Retour de l'éco-PTZ et solution pour les exclus du prêt bancaire
Notons que dans le cadre du troisième levier du « financement convaincant, simplifié et inclusif » du rapport Sichel, quatre propositions sont consacrées à la fluidification des parcours et à l'élargissement des modalités de financement. Parmi elles, la prolongation, au-delà de l'échéance prévue de 2021, de l'expérimentation actuelle de délivrance des éco-PTZ par des sociétés de tiers financement, assortie d’une augmentation du montant de l'éco-PTZ – aujourd'hui plafonné à 30 000 euros – pour financer les rénovations globales des ménages très modestes, modestes et intermédiaires. En pratique, le rapport préconise, dans ces cas de figure, de faire passer le plafond de l'éco-P¨TZ à 50 000 euros.
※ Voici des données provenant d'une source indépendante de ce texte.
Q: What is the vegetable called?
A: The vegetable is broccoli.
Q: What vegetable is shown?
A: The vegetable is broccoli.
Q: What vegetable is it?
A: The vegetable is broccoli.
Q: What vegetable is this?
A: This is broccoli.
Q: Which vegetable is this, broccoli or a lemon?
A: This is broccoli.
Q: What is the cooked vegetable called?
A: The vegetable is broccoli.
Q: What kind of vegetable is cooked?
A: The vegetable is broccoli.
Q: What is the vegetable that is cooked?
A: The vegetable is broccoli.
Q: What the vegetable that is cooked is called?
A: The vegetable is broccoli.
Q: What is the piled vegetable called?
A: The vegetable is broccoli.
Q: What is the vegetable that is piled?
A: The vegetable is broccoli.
Enfin, nouveauté proposée par le rapport Sichel : la mise en place d’une solution de financement pour les ménages n'ayant pas accès au crédit bancaire et pour qui il est difficile de financer le reste à charge, même réduit au minimum, baptisée « prêt avance mutation + ». Elle pourrait concerner les 5,2 millions de ménages exclus des prêts bancaires classiques (principalement des ménages dont le référent est âgé de plus de 65 ans), dont 20 % présentent de surcroît des difficultés financières. Le rapport souligne que « les 62 % de propriétaires de passoires thermiques qui ont plus de 60 ans représenteraient une cible pour ce dispositif ».